**TASK OBJECTIVE:** In the listing that follows, how many lines contain the string "main"? Provide only the number.

**EXCERPTED DATA:**
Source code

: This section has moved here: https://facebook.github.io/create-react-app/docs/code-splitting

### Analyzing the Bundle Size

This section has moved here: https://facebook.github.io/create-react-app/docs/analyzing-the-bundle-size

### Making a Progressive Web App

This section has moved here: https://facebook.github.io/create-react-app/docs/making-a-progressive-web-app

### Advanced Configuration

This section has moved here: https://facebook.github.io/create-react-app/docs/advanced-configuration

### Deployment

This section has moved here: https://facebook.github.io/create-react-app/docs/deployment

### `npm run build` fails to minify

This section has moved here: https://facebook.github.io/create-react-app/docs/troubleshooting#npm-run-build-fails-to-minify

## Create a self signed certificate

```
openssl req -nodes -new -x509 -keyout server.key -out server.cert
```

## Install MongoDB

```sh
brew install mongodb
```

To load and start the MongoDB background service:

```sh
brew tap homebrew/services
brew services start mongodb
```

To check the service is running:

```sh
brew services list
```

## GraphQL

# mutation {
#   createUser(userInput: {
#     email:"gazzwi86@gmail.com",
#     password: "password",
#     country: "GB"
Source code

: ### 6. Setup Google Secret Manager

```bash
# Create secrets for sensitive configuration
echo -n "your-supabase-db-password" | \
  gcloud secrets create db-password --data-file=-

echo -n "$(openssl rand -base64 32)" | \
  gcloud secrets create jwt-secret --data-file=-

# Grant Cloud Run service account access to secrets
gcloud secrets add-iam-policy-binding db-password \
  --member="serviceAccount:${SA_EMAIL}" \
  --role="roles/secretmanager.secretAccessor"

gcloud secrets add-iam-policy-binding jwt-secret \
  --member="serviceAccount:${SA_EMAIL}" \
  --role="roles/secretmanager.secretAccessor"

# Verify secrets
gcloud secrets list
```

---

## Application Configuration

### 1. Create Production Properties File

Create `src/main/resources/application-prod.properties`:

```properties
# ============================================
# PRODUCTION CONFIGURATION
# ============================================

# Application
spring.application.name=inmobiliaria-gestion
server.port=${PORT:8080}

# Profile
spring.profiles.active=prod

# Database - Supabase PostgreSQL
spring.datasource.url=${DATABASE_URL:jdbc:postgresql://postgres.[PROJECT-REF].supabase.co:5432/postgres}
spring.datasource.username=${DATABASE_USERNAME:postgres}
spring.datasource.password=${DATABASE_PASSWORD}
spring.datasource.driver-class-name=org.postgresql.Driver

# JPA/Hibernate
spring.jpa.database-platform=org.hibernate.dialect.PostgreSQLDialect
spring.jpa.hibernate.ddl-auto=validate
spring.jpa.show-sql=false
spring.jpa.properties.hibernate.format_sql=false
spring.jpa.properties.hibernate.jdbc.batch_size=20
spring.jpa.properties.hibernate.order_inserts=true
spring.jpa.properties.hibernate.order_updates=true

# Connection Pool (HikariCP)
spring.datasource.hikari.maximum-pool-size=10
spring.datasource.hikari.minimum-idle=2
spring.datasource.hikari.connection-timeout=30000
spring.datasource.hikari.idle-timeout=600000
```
==
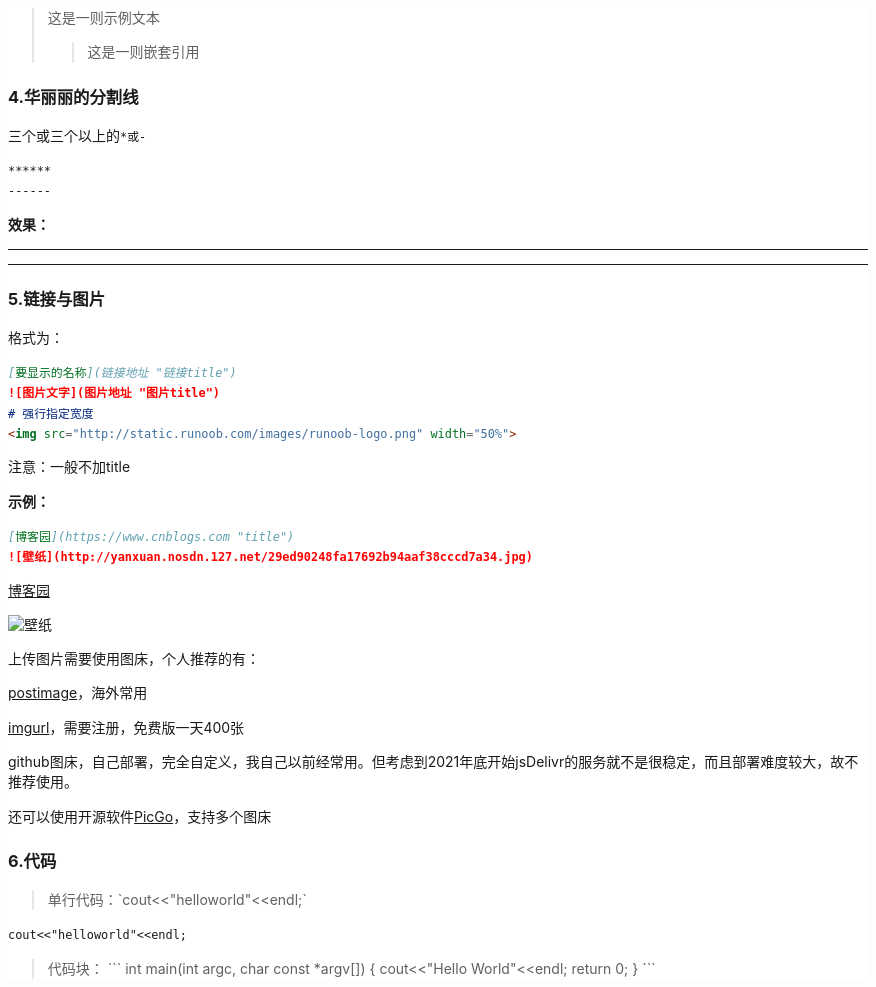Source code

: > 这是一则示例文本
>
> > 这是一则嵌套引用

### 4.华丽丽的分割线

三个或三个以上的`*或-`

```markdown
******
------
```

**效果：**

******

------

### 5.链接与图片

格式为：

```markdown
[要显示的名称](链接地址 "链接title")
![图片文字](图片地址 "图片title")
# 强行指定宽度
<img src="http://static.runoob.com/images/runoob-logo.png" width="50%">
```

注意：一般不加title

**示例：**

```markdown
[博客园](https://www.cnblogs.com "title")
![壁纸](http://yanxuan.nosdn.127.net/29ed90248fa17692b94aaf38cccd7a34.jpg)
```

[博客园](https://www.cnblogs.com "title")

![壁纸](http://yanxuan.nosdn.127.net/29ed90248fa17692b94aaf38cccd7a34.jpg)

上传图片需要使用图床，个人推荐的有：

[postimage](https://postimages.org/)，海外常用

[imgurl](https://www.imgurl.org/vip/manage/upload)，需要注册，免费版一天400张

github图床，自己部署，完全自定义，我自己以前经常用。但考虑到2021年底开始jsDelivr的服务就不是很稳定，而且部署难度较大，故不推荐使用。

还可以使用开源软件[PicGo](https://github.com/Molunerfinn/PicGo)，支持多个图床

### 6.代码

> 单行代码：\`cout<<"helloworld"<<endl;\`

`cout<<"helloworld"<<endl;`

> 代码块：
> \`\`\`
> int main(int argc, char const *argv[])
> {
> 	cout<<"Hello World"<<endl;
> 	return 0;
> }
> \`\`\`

**RESULT OF THIS TASK:** 2